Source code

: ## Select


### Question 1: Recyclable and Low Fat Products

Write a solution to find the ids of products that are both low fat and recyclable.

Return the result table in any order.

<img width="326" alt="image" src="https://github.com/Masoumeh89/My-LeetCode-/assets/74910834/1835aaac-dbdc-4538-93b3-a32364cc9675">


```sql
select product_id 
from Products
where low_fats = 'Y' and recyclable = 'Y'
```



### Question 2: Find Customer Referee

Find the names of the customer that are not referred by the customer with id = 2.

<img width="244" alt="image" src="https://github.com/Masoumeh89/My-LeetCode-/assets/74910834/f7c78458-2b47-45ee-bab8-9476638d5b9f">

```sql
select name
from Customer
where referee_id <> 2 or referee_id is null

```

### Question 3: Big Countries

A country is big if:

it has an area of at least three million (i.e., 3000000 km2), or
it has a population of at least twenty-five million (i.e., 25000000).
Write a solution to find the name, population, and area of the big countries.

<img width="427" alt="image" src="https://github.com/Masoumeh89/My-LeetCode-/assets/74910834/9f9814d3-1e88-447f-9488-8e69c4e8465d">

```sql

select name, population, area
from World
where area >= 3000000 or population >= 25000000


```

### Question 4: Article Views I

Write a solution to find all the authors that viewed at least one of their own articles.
===============
▶ [WHAT YOU ARE ASKED TO DO]:
Above are the records; from them, give again exactly the lines from the one containing "Find the names" to the one containing "it has a population", both lines included, and nothing more.

▶ [SOLUTION]:
Find the names of the customer that are not referred by the customer with id = 2.

<img width="244" alt="image" src="https://github.com/Masoumeh89/My-LeetCode-/assets/74910834/f7c78458-2b47-45ee-bab8-9476638d5b9f">

```sql
select name
from Customer
where referee_id <> 2 or referee_id is null

```

### Question 3: Big Countries

A country is big if:

it has an area of at least three million (i.e., 3000000 km2), or
it has a population of at least twenty-five million (i.e., 25000000).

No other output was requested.